Dartmouth Time Sharing System Simulator BASIC Programming Contest Contest with Kip Koon
Kip Koon led the charge in a Basic Competition. I’m sorry I didn’t get the names of the participants. As I recall, there were three entries: showing a sine wave, calculating a story problem where a man’s age was a certain multiple of his grandchild, and a game. The game won the majority vote of the attendees. There were three participants: John Mark Mobley, Kip Koon and Salvador Garcia. John Mark's program solved a puzzle which consisted of calculating the child's and father's ages given that the grandfather's ages was evenly divisible by the child's age for 6 consecutive years. Kip Koon's program graphically presented a sine wave onscreen. Salvador's program implemented a simple text adventure game called Maze which basically consisted of finding your way out of a maze.
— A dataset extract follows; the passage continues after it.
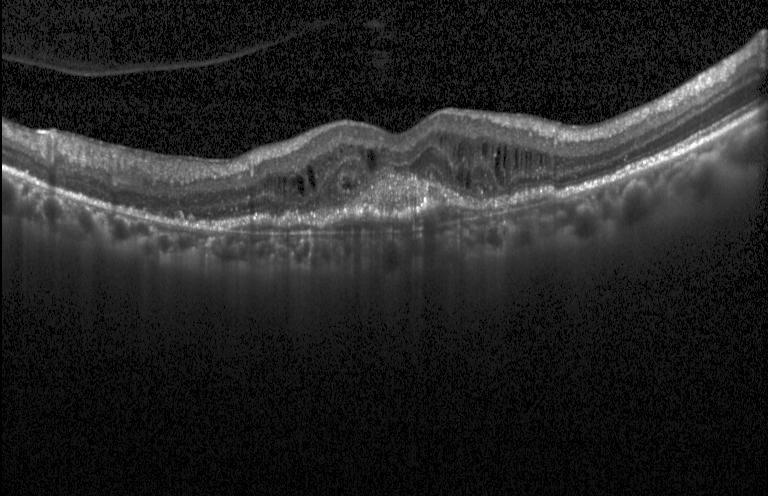 OCT line scan — The scan shows a choroidal neovascular membrane.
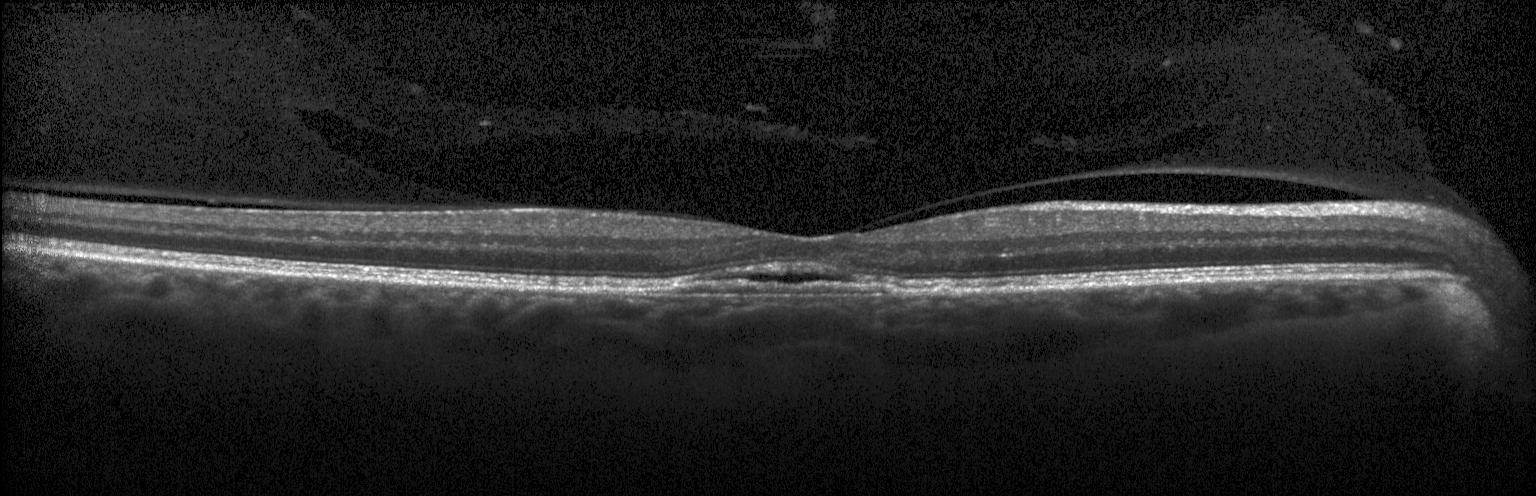 Retinal OCT B-scan; acquired on a Heidelberg Spectralis.
Assessment: CNV.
Salvador's game won the majority vote of the attendees. (Thanks to Salvador for filling in the gaps in my memory!)

Recreating my first significant Coco program
Although I didn’t have an entry in the competition, I was inspired by them and used some of the downtime at the event to recreate my first significant Coco BASIC program from 1982. Since my Coco 3 was back in the hotel room, I used Xroar for the Mac with the ROMs on the Color Computer Archive to emulate a real machine from my MacBook Pro laptop. My program is a quiz to test the user on the capital of each of the U.S. 50 states. It presents the states in random order and keeps track of the correct answers.

The “Family Photo” at the End of the Second Day
There were a significant number of attendees at the event that came and went and didn’t stay until the end of the show on Sunday afternoon. This picture captures the die-hards at the end of the event with club president Tony at the back with open arms.

The End
I had a great time at my first CocoFest. I can really get a sense for the camaraderie and friendship that has been built over the years with many in the group through their common bond of the small little computer from the 1980's that hooks to your TV. Thanks to my wife and three daughters at home for letting me go away another weekend after an already busy three months with extensive worldwide business travel.